Karl Fischer (geb. 23. September 1918 in Wien; gest. 17. März 1963 ebenda) war ein österreichischer trotzkistischer Politiker und Widerstandskämpfer, der fast 13 Jahre in der Haft dreier totalitärer Systeme verbrachte.

Leben

Karl war der Sohn der Seidenwinderin und Widerstandskämpferin Maria Fischer. Sie nannte ihren Sohn „Kegel“, die Bezeichnung für ein uneheliches Kind, ein Name den Fischer später als Decknamen im Untergrund verwendete.[1]

Fischer schloss sich 1934 dem Kommunistischen Jugendverband (KJV) in Wien an. Mitte 1935 spaltete er sich mit Georg Scheuer und anderen mit einer trotzkistischen Jugendorganisation, den Revolutionären Kommunisten Österreichs (RKÖ), ab, die mit stalinistischen Gruppen konkurrierte.[2] Fischer opponierte nicht nur gegen den Austrofaschismus und den Nationalsozialismus, sondern auch gegen den stalinistischen Terror in der Sowjetunion.[3] 1936 verhaftet, wurde Fischer im August 1937 im Wiener „Trotzkistenprozess“ zu fünf Jahren schwerem Kerker verurteilt, mit der Februaramnestie 1938 aber vorzeitig freigelassen.

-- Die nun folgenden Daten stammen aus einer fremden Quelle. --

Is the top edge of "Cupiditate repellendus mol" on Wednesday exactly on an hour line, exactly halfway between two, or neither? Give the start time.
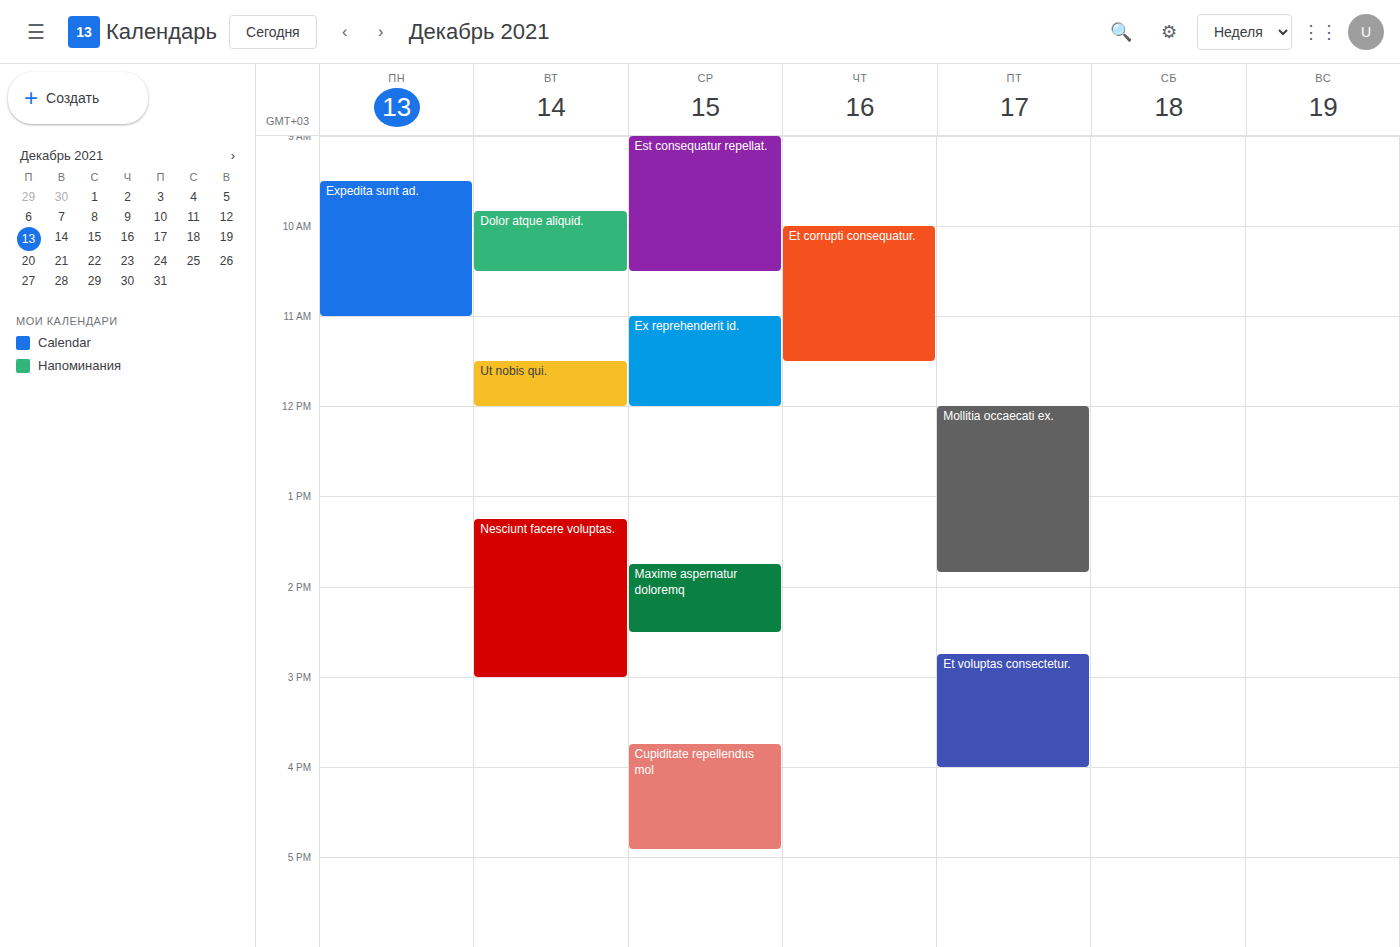
3:45 PM -- neither: three quarters of the way from the 3 PM line to the 4 PM line.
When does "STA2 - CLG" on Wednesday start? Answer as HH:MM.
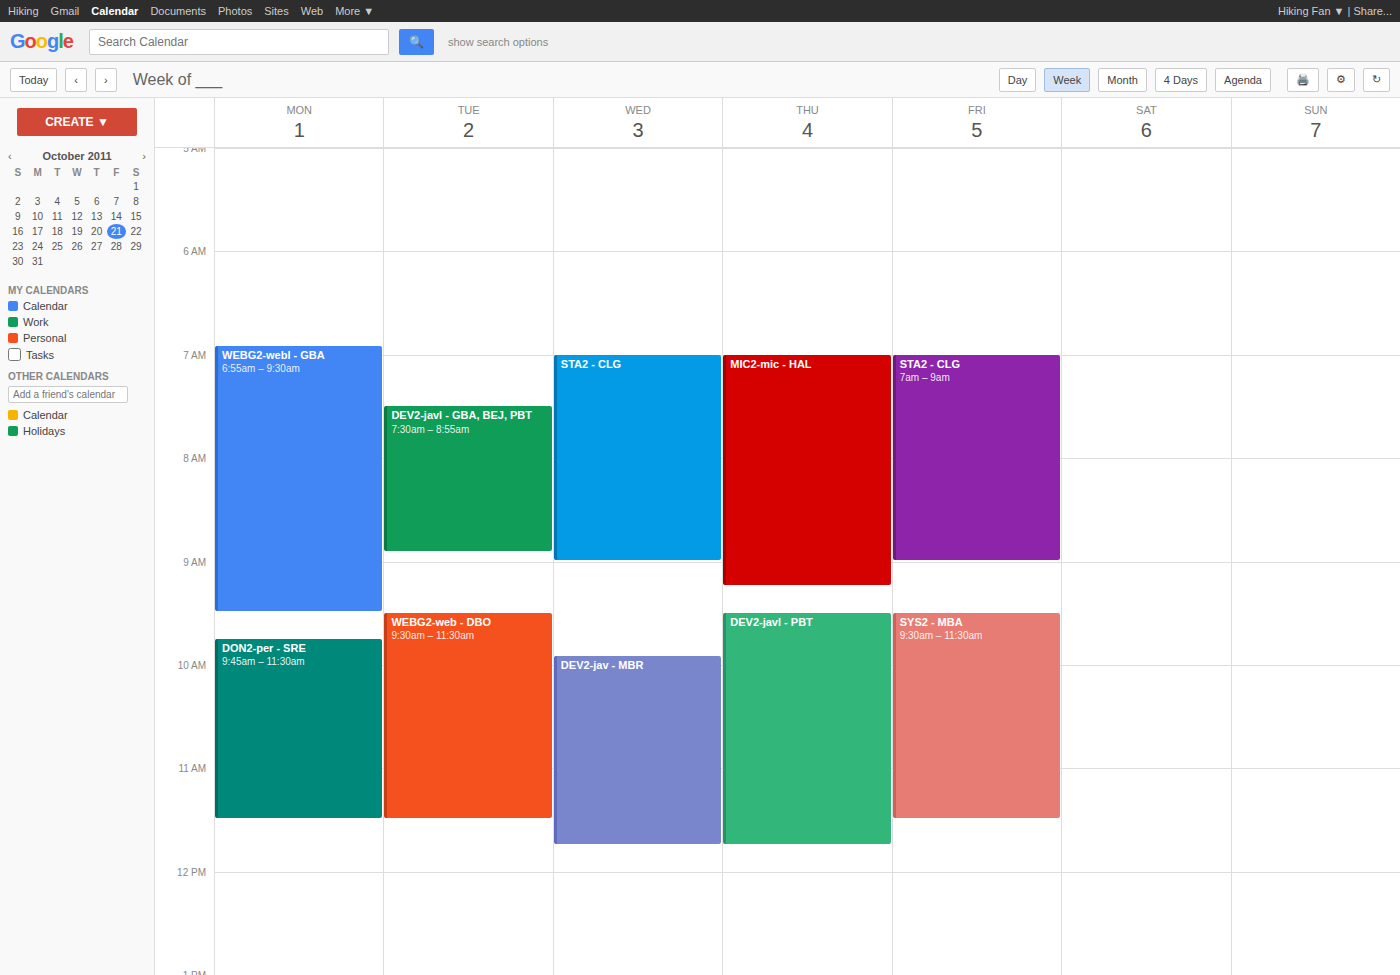
07:00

Bei der von Kanzler Kurt Schuschnigg für März 1938 angekündigten Volksabstimmung votierten die Revolutionären Kommunisten um Karl Fischer gegen einen „Anschluss“ an NS-Deutschland und riefen zum Generalstreik auf.[2]

Nach dem „Anschluss“ Österreichs an das das nationalsozialistische Deutsche Reich emigrierte er im Mai 1938 in die Schweiz, später nach Belgien, wo er im Widerstand gegen den Nationalsozialismus aktiv war.[1] In Paris nahm er an der Gründung der trotzkistischen Vierten Internationale teil.[4]

In Antwerpen wurde Fischer im Mai 1940 als „deutscher Spion“ verhaftet und in ein französisches Lager gebracht, aus dem er aber fliehen konnte.[5] Er hielt sich meist in Lyon auf oder unternahm Kurierfahren für die Résistance.[6] 1943 wurde er in Frankreich verhaftet, 1944 an die Gestapo ausgeliefert und ins KZ Buchenwald deportiert.[7]

In Buchenwald rettete er Anfang April 1945 knapp vor der Befreiung des Konzentrationslagers als Mitglied des Lagerschutzes[8] seinem Freund, dem Psychoanalytiker Ernst Federn, der ebenfalls Mitglied der Revolutionären Kommunisten Österreichs (RKÖ) gewesen war, nach dessen eigenen Angaben das Leben[9], indem er ihn vor einem Todesmarsch durch Übergabe seiner eigenen weißen Lagerschutzbinde bewahrte.[10][11][12] Dadurch begab er nicht nur sich selbst in große Gefahr, dies dürfte auch ein Grund für seine spätere Verschleppung in die UdSSR gewesen sein. Laut Ernst Federn könnten nämlich österreichische stalinistische KZ-Häftlinge Karl Fischer beim NKWD denunziert haben, weil er ihm die weiße Binde verschafft hatte.[13]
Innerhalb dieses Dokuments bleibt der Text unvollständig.